Latin, Greek, and other studies of his youth. After considerable difficulty he succeeded in his desire, and in 1772 entered upon the first of his four curacies in North Bucks-namely, that of Stoke Goldington. He subsequently held the curacies of Ravenstone, Weston Underwood, and Olney, dwelling in the neighbourhood about thirteen years (1772-1785). During the early years of his ministry his religion was nothing but a sham. Moreover, as far as he understood such controversies, he was "nearly a Socinian and Pelagian, and wholly an Arminian." Meantime he studied very hard and performed his clerical duties after a fashion. But a great change was at hand. He was first led to reconsider his position by a sermon of John Newton's -the man whom he had for some time ridiculed, but it was an action of Newton's that brought the matter to a culminating point. The narrative shall be told in Scott's own words :

“In January, 1774, two of my parishioners, a man and his wife, lay at the point of death. I had heard of the circumstance; but, according to my general custom, not being sent for, I took no notice of it; till one evening, the woman being now dead and the man dying, I heard that my neighbour, Mr. Newton, had been several times to visit them. Immediately my conscience reproached me with being shamefully negligent in sitting at home, within a few doors of dying persons my general hearers, and never going to visit them. Directly, it occurred to me that, whatever contempt I might have for Mr. Newton's doctrines, I must acknowledge his practice to be more consistent with the ministerial. character than my own. He must have more zeal and

love for souls than I had, or he would not have walked so far to visit and supply my lack of care to those who, as far as I was concerned, might have been left to perish in their sins. This reflection affected me so much, that, without delay, and very earnestly, yea with tears, I besought the Lord to forgive my past neglect ; and I resolved thenceforward to be more attentive to my duty: which resolution, though at first formed in ignorant dependence on my own strength, I have, by Divine grace, been enabled hitherto to keep. I went immediately to visit the survivor; and the affecting sight of one person already dead, and another expiring in the same chamber, served more deeply to impress my serious convictions so that from that time I have constantly visited the sick of my parishes, as far as I have had opportunity, and have endeavoured, to the best of my knowledge, to perform that essential part of a parish minister's duty."
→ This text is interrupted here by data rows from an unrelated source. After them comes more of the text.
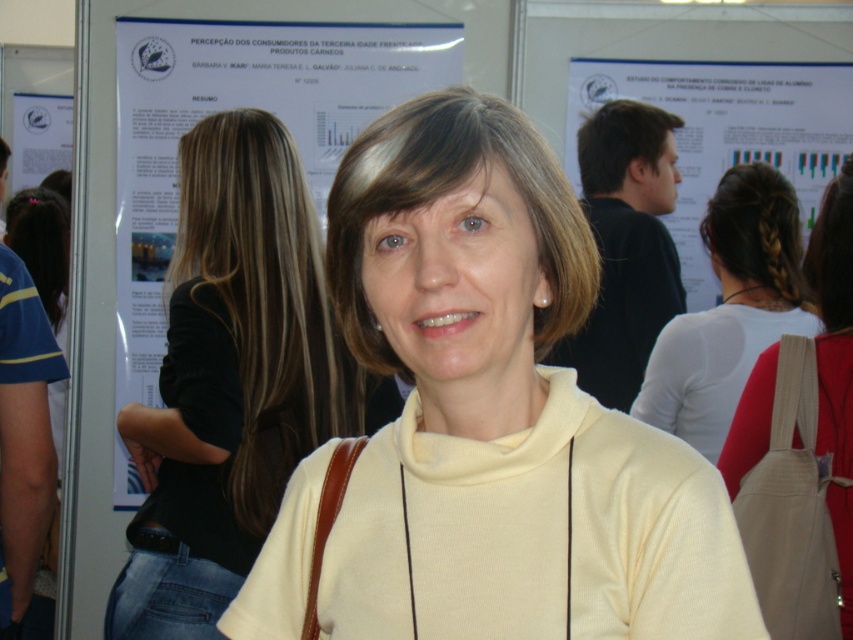
Question: Does brown smooth hair at upper center have a greater width compared to purple shiny hair at upper left?

Choices:
 (A) no
 (B) yes

Answer: (A)

Question: Which point is farther to the camera?

Choices:
 (A) dark brown hair at upper right
 (B) dark brown braided hair at upper right
 (C) white matte shirt at center

Answer: (A)

Question: Which is farther from the white paper at upper left?

Choices:
 (A) brown smooth hair at center
 (B) light yellow sweater at center

Answer: (A)

Question: Is brown smooth hair at center closer to camera compared to dark brown braided hair at upper right?

Choices:
 (A) yes
 (B) no

Answer: (A)

Question: Among these points, which one is farthest from the camera?

Choices:
 (A) (39, 220)
 (B) (799, 355)
 (C) (15, 92)
 (D) (828, 214)

Answer: (C)

Question: Does white matte shirt at center have a lesser width compared to white paper at upper left?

A tombstone, carved by James Andrews, the Olney sculptor, to the memory of this couple, stands in the churchyard of Weston Underwood, in the angle between the chancel and the south aisle. Upon it are represented two coffins on a trestle.

At Pear-tree House Scott wrote "The Force of Truth" (published 1779), his most important work, with the exception of the "Commentary." It was revised by Cowper, "and, as to style and externals, but not otherwise, considerably improved by his advice." By this time a friendship had sprung up, not only between Scott and Cowper, but also between Scott and Newton.